◆ WHAT THE TASK ASKS: Please output, word for word, the portion of the biographical notes below that opens with the words containing "Merrill is a" and closes with "Yorker, November 2015.".

◆ PASSAGE FOR REVIEW:
********************
Matthew is a Ph.D. student in English and American Literature at the University of Houston where he teaches undergraduate students. He has an M.A. in American Literature (2016) and a B.A. in Creative Writing and Philosophy (2014) from Texas A & M University. He has also taught dual credit English courses at San Jacinto Junior College and reviews and interviews editor of Gulf Coast, the UH literary journal.


Merrill Turner

Merrill is a visiting assistant professor of English at Colorado College. She received a Ph.D. in English from Washington University in St. Louis (2018), an M.A. in English from McGill University (2010), and a B.A. in English and French from Rice University (2008). Her articles include “The Chekhovian Point of View in Virginia Woolf’s To the Lighthouse,” Modern Language Quarterly, 2013, and “On Not ‘Not Knowing French’: T. S. Eliot’s Poems En Français,” Journal of Modern Literature, 2016. Her work has also appeared in the online “Shouts and Murmurs” section of The New Yorker, November 2015.
********************
(Saved data entries)
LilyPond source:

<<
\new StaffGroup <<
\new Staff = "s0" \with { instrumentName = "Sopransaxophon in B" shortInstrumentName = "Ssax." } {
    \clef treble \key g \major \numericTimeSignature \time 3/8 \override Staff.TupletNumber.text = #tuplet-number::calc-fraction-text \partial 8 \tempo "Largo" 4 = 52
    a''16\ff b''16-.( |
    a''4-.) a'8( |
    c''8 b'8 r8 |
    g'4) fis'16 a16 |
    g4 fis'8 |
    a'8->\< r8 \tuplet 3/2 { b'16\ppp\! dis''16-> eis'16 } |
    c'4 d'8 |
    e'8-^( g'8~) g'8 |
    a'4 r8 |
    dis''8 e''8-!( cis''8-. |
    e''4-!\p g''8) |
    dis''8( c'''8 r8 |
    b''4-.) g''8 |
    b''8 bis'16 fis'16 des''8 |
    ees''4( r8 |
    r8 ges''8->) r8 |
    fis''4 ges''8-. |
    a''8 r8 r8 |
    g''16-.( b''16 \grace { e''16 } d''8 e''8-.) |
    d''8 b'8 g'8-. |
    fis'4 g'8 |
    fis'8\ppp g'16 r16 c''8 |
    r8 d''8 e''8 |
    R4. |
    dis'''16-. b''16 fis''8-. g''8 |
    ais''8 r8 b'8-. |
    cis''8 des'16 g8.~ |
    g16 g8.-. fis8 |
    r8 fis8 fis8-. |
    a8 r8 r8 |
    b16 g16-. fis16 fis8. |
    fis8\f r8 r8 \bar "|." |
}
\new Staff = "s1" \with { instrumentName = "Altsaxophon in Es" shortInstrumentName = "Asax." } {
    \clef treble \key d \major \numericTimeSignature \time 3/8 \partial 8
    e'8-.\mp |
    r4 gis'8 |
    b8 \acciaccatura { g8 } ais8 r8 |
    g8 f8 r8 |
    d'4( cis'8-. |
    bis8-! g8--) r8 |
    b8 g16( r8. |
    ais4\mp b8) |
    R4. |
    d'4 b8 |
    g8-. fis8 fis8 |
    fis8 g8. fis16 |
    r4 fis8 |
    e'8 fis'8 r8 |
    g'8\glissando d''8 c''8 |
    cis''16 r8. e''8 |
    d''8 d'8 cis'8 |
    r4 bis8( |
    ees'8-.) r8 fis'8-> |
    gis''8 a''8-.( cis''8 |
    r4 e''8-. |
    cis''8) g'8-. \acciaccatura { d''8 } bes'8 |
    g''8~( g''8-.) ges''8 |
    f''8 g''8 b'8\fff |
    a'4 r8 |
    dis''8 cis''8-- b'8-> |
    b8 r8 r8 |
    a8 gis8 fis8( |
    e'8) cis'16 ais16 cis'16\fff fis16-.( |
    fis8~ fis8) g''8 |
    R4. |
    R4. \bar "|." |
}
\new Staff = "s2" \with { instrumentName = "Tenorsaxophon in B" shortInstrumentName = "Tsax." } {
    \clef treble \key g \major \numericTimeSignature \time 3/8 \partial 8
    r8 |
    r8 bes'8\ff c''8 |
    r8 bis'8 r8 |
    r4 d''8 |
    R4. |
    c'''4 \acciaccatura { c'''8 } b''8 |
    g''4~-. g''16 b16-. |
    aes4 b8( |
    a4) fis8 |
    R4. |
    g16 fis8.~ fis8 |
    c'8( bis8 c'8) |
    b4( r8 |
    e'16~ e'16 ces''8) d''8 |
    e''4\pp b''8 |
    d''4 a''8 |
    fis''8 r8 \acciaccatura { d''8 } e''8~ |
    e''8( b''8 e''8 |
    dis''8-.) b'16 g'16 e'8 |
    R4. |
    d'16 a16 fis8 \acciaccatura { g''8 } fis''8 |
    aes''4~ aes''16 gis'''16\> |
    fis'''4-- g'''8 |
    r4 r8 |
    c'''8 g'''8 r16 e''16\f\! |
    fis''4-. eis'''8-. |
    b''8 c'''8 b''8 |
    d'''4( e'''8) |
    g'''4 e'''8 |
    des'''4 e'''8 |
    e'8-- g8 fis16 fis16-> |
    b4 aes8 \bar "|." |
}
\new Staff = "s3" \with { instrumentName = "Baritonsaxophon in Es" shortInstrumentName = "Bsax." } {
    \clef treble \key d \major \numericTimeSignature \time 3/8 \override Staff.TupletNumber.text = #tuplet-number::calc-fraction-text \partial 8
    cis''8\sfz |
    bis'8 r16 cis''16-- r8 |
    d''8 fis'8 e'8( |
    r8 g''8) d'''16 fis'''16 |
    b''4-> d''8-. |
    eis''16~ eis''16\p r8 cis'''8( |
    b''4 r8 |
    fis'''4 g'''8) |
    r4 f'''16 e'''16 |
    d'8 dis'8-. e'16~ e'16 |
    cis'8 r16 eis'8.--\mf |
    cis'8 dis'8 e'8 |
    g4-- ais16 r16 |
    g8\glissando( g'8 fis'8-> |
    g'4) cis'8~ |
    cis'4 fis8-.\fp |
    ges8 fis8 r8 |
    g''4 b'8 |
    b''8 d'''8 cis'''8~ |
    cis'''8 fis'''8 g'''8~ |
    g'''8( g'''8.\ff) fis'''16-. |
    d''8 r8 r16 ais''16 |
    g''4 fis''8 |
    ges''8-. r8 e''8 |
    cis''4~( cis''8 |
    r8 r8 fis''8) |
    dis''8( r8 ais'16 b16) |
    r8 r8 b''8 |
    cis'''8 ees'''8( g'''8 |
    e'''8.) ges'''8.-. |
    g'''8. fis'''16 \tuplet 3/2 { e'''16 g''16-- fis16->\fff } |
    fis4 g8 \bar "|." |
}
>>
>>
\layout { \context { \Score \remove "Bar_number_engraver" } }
********************
◆ WORKED SOLUTION:
Merrill is a visiting assistant professor of English at Colorado College. She received a Ph.D. in English from Washington University in St. Louis (2018), an M.A. in English from McGill University (2010), and a B.A. in English and French from Rice University (2008). Her articles include “The Chekhovian Point of View in Virginia Woolf’s To the Lighthouse,” Modern Language Quarterly, 2013, and “On Not ‘Not Knowing French’: T. S. Eliot’s Poems En Français,” Journal of Modern Literature, 2016. Her work has also appeared in the online “Shouts and Murmurs” section of The New Yorker, November 2015.